As the whole exhibition industry knows we are in the fall doldrums, if it was not for “The Martian” exhibitors far and wide would be gasping for air. This weekend The Historic Artcraft again shown a beacon in the darkening theatrical sky that the whole industry should take notice off.
The brainchild of Artcraft PR guru, Dave Windisch , The Historic Artcraft’s program of Sci-Fright Frenzy offered their audience 7 classic and soon to be classic sci-fi and horror films to the moviegoers of South Central Indiana. Opening night, Friday October 9th featured the original Japanese version of Godzilla, followed by a majestic 35mm print of the George Pal version of “War Of The Worlds”. The following day, Saturday October 10th started with a screening of a locally produced Gila!, followed by the original ”Invasion Of The Body Snatchers”, then “Forbidden Planet” explode onto the screen.
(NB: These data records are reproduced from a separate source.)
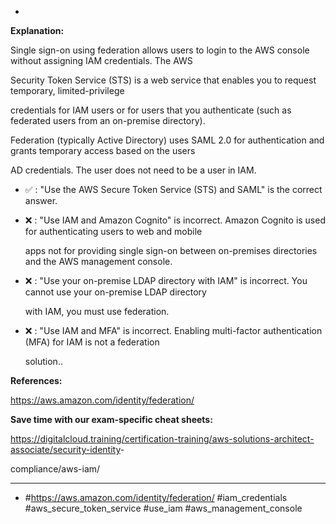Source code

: *

**Explanation:**

Single sign-on using federation allows users to login to the AWS console without assigning IAM credentials. The AWS

Security Token Service (STS) is a web service that enables you to request temporary, limited-privilege

credentials for IAM users or for users that you authenticate (such as federated users from an on-premise directory).

Federation (typically Active Directory) uses SAML 2.0 for authentication and grants temporary access based on the users

AD credentials. The user does not need to be a user in IAM.

* ✅ :  "Use the AWS Secure Token Service (STS) and SAML" is the correct answer.

* ❌ :  "Use IAM and Amazon Cognito" is incorrect. Amazon Cognito is used for authenticating users to web and mobile

  apps not for providing single sign-on between on-premises directories and the AWS management console.

* ❌ :  "Use your on-premise LDAP directory with IAM" is incorrect. You cannot use your on-premise LDAP directory

  with IAM, you must use federation.

* ❌ :  "Use IAM and MFA" is incorrect. Enabling multi-factor authentication (MFA) for IAM is not a federation

  solution..

**References:**

<https://aws.amazon.com/identity/federation/>

**Save time with our exam-specific cheat sheets:**

<https://digitalcloud.training/certification-training/aws-solutions-architect-associate/security-identity>-

compliance/aws-iam/

----
* #<https://aws.amazon.com/identity/federation/> #iam_credentials #aws_secure_token_service #use_iam #aws_management_console
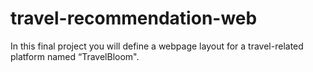# travel-recommendation-web
In this final project you will define a webpage layout for a travel-related platform named “TravelBloom".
After catching your cinematic breathe a glorious acetate print of “Planet Of The Apes” was unrolled and finally topped off by George A. Romero’s Pittsburgh made classic “Night Of The Living Dead”.
It was more than heartening to see about 250 people show up for a 10:00 PM screening of “Night Of The Living Dead” . In my rough estimation about 1800 admissions were paid for the weekend, over 7 showings. Because of the innovative programming choices put forward by Windisch many people experienced the Historic Artcraft Theatre for the first time and would be coming back soon.
One of the truly innovative and cutting edge concepts that Rob Shilts, the head of Franklin Heritage, the parent organization of The Historic Artcraft Theatre has instituted is a cutting edge program of local business and individual sponsorship. This creates a firm environment of inertia for the screenings, underwrites the cost of the programming and allows the Artcraft to offer tickets at the very accessible price of $5.00. In many ways the Artcraft under Shilts vision has re-imagined the more democratic small town movie going experience of years gone by . Heck even the large bucket of popcorn is only $5.50.
What is truly interesting is I think the Artcraft has tapped into something that the industry is only now starting to realize. Because of technology and because of streaming, people are now able to discover films for the first time even though they were made 30 years ago. That Gremlins made by Joe Dante in the 1980’s can be fresh and new for a moviegoer just entering their teens. The idea that theatres should be constricted solely by the whims of the CPA and Stockbroker ruled Hollywood. I think are coming to an end.
The movies that the Artcraft is screenings shows that if you program based on the demographics of the community you live in, then engage the community in the success of your theatre by programs such as business sponsorship then you can easily re-ignite the idea of going to the movies.
That being said the Artcraft does face some challenges, the audience it had in 2005 is much different than the audience of 2015. People get older, some moviegoers become less mobile and unfortunately are unable to get to the theatre. You always have to be aware that the demographics change constantly. If live programming is part of your programming make-up you should build from a local base instead of drawing from outside sources. If you draw want to draw locally you are building from a local talent with its incumbent local fan base. The greatest attendance I have seen for a live performance at a similar theatre to the Artcraft was a town that hosted its own version of “America’s Got Talent”, it resulted in 3500 paid admissions over 8 shows.
Take a look at your community, its makeup and start reacting to their needs and not Hollywood’s.
Check out the Historic Artcraft Theatre at www.historicartcrafttheatre.org and check out what they did for their Sci-Fright Frenzy Weekend http://www.historicartcrafttheatre.org/sci-fright-frenzy—movie-marathon-weekend—oct-9–10-2015.html
Mr. Windisch and Mr. Shilts, please take a bow.